TASK OBJECTIVE: Every line of the data that contains the string "Ілон" must be copied.

EXTRACTED DATA:
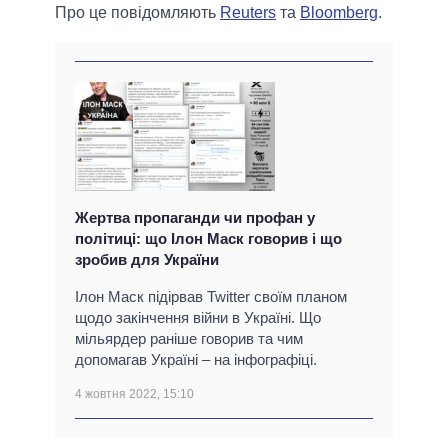
Про це повідомляють
Reuters
та
Bloomberg
.
Жертва пропаганди чи профан у
політиці: що Ілон Маск говорив і що
зробив для України
Ілон Маск підірвав Twitter своїм планом
щодо закінчення війни в Україні. Що
мільярдер раніше говорив та чим
допомагав Україні – на інфографіці.
4 жовтня 2022, 15:10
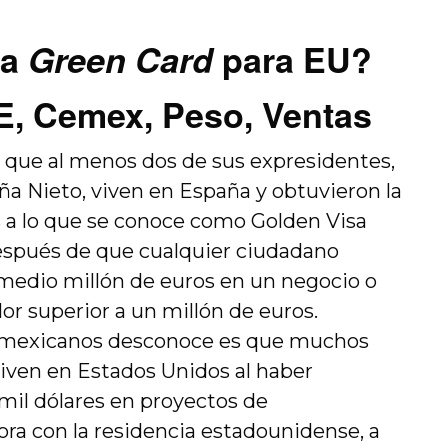
la
Green Card
para EU?
CE, Cemex, Peso, Ventas
 que al menos dos de sus expresidentes,
ña Nieto, viven en España y obtuvieron la
s a lo que se conoce como Golden Visa
 después de que cualquier ciudadano
 medio millón de euros en un negocio o
or superior a un millón de euros.
os mexicanos desconoce es que muchos
iven en Estados Unidos al haber
mil dólares en proyectos de
ora con la residencia estadounidense, a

TASK ANSWER:
політиці: що Ілон Маск говорив і що
Ілон Маск підірвав Twitter своїм планом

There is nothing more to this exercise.